Neste ponto, retornamos à discussão das escolhas estéticas, linguagens técnicas e


códigos. Observa-se que, geralmente – trazendo as questões levantadas anteriormente -,
esse gesto que tanto fala (comunica) e possibilita a abertura de “novas portas” de
construção e percepção do movimento de dança, também cala (encerra) uma série de
escolhas e pré-construções que o indivíduo poderia fazer uso para potencializar as
“novas” ações.
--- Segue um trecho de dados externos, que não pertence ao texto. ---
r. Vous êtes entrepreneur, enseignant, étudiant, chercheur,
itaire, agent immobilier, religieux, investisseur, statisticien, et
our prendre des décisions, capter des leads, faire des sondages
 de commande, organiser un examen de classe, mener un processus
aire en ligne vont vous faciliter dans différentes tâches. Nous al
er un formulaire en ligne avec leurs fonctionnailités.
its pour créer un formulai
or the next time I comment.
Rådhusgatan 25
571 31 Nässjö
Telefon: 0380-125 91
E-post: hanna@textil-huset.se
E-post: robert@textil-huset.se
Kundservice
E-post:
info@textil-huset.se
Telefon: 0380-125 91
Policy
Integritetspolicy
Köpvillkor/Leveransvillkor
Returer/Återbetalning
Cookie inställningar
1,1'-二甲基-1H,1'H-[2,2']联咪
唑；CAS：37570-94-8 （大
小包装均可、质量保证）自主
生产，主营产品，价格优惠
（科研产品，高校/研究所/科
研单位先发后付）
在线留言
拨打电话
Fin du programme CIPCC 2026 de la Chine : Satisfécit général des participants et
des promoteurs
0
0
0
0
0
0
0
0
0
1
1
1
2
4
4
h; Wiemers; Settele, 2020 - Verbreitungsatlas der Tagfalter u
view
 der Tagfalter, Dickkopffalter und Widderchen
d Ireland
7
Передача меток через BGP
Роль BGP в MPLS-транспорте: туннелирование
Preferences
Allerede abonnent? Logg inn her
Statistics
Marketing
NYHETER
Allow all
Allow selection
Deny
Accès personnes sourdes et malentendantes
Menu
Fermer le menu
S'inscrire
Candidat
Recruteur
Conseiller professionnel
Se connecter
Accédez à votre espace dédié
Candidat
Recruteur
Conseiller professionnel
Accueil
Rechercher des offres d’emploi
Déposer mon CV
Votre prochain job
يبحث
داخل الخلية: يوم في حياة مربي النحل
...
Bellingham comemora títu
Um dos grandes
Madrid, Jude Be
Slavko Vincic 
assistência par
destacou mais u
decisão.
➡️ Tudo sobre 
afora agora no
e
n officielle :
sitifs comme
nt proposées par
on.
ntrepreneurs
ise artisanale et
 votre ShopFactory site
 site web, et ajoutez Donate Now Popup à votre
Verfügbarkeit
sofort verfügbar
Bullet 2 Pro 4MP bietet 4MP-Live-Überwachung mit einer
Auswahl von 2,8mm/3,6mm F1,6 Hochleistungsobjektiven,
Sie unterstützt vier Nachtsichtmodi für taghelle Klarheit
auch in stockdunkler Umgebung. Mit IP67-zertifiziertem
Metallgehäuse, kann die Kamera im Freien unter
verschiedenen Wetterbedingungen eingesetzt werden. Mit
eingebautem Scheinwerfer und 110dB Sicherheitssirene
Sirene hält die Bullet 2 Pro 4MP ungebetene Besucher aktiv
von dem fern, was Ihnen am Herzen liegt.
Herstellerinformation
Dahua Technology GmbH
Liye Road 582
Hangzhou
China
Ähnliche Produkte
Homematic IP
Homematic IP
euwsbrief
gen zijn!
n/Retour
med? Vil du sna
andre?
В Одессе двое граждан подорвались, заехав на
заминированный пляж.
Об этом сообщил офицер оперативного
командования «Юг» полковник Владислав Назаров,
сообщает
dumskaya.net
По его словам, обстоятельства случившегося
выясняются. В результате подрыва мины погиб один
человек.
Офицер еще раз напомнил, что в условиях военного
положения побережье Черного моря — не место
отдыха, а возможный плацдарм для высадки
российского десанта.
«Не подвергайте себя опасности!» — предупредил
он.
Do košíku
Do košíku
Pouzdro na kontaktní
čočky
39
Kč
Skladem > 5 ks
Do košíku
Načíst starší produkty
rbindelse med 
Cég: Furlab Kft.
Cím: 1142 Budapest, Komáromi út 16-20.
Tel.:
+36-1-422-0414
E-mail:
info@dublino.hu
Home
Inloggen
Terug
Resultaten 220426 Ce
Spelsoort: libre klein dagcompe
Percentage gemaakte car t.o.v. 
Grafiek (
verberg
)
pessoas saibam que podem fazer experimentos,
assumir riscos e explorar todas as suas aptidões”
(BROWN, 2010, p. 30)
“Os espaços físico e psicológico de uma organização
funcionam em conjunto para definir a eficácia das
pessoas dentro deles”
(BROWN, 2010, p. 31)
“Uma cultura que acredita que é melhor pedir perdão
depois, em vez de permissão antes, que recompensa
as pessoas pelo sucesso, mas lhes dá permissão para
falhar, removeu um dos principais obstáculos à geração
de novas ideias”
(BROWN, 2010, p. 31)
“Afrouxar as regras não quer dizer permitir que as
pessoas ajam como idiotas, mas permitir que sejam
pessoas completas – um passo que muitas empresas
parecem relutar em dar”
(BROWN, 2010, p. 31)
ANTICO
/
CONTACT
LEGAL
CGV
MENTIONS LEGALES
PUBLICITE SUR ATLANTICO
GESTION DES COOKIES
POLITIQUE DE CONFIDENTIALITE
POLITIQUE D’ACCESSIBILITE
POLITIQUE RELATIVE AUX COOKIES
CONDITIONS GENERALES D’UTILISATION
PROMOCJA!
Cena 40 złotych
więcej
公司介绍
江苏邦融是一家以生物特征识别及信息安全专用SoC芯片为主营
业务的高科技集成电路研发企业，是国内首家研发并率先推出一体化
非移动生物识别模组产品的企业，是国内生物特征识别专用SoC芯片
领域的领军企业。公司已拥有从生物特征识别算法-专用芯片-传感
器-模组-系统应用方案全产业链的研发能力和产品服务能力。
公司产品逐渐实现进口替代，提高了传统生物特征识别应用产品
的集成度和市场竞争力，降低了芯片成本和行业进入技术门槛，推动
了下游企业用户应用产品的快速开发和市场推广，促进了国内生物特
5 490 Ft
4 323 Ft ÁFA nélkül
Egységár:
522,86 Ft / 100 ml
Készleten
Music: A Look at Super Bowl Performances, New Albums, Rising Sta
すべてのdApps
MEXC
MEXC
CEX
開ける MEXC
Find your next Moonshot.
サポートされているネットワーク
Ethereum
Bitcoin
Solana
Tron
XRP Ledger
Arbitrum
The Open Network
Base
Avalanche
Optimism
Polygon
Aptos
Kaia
Não afirmo que tais escolhas e construções são simplesmente deletadas
da corporeidade e do pensamento, entretanto, um profundo processo de recalques
acontece e uma espécie de auto-amputação se dá em cada indivíduo.
A fim de concluir essa proposição que se apresenta apenas como uma parte muito
pequena da ampla discussão que envolve o assunto tratado, lanço a interrogação sobre
as possibilidades de, para além de compreendermos as “dualidades” movimento/gesto e
matéria/pensamento, construirmos uma dança que não necessita calar para poder falar. A
efetividade de um encontro que comunica não demanda a mutilação das materialidades e
preferências estéticas do artista e a até mesmo a virtuosidade da dança com suas
especificidades técnica, por sua vez, não necessita flutuar em um abismo de reproduções
mecânicas do movimento.

¹ O termo destruição criativa, como proposto por David Harvey em sua célebre obra da teoria social
“Condição pós-moderna”, aponta para um dilema prático do projeto modernista, com a questão de “como
poderia um novo mundo ser criado sem se destruir boa parte do que viera antes?“.